Saved data entries:
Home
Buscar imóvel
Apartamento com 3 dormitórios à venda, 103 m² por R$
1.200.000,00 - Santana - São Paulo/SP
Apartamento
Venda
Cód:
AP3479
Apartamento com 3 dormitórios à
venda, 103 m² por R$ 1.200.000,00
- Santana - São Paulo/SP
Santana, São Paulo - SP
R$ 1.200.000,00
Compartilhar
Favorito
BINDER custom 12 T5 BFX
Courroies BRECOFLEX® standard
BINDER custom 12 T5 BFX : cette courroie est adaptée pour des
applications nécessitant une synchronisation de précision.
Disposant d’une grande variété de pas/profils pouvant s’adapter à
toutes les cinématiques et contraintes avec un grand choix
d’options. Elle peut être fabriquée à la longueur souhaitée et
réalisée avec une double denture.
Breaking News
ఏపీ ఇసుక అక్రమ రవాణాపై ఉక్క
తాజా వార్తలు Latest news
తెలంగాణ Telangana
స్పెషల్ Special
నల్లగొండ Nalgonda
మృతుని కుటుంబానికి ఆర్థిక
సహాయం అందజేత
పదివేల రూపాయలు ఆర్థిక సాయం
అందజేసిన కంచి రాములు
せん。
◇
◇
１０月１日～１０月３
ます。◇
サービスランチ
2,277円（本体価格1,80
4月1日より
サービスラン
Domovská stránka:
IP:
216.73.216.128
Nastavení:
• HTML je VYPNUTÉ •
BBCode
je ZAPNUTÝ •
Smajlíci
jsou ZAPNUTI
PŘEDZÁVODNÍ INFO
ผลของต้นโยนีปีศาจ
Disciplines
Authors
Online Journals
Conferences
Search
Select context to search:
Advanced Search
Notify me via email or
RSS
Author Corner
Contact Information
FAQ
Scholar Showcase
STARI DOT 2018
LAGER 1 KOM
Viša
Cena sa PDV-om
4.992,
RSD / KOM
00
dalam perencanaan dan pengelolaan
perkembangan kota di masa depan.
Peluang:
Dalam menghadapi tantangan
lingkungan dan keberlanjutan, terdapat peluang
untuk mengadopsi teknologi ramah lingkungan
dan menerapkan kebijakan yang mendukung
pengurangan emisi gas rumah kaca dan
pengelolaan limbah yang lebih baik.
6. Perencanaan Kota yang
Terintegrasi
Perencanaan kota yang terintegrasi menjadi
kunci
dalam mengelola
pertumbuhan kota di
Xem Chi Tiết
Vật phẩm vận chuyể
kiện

### Problem requirements:
Please output every line of the records above, unchanged.

### Response below:
Home
Buscar imóvel
Apartamento com 3 dormitórios à venda, 103 m² por R$
1.200.000,00 - Santana - São Paulo/SP
Apartamento
Venda
Cód:
AP3479
Apartamento com 3 dormitórios à
venda, 103 m² por R$ 1.200.000,00
- Santana - São Paulo/SP
Santana, São Paulo - SP
R$ 1.200.000,00
Compartilhar
Favorito
BINDER custom 12 T5 BFX
Courroies BRECOFLEX® standard
BINDER custom 12 T5 BFX : cette courroie est adaptée pour des
applications nécessitant une synchronisation de précision.
Disposant d’une grande variété de pas/profils pouvant s’adapter à
toutes les cinématiques et contraintes avec un grand choix
d’options. Elle peut être fabriquée à la longueur souhaitée et
réalisée avec une double denture.
Breaking News
ఏపీ ఇసుక అక్రమ రవాణాపై ఉక్క
తాజా వార్తలు Latest news
తెలంగాణ Telangana
స్పెషల్ Special
నల్లగొండ Nalgonda
మృతుని కుటుంబానికి ఆర్థిక
సహాయం అందజేత
పదివేల రూపాయలు ఆర్థిక సాయం
అందజేసిన కంచి రాములు
せん。
◇
◇
１０月１日～１０月３
ます。◇
サービスランチ
2,277円（本体価格1,80
4月1日より
サービスラン
Domovská stránka:
IP:
216.73.216.128
Nastavení:
• HTML je VYPNUTÉ •
BBCode
je ZAPNUTÝ •
Smajlíci
jsou ZAPNUTI
PŘEDZÁVODNÍ INFO
ผลของต้นโยนีปีศาจ
Disciplines
Authors
Online Journals
Conferences
Search
Select context to search:
Advanced Search
Notify me via email or
RSS
Author Corner
Contact Information
FAQ
Scholar Showcase
STARI DOT 2018
LAGER 1 KOM
Viša
Cena sa PDV-om
4.992,
RSD / KOM
00
dalam perencanaan dan pengelolaan
perkembangan kota di masa depan.
Peluang:
Dalam menghadapi tantangan
lingkungan dan keberlanjutan, terdapat peluang
untuk mengadopsi teknologi ramah lingkungan
dan menerapkan kebijakan yang mendukung
pengurangan emisi gas rumah kaca dan
pengelolaan limbah yang lebih baik.
6. Perencanaan Kota yang
Terintegrasi
Perencanaan kota yang terintegrasi menjadi
kunci
dalam mengelola
pertumbuhan kota di
Xem Chi Tiết
Vật phẩm vận chuyể
kiện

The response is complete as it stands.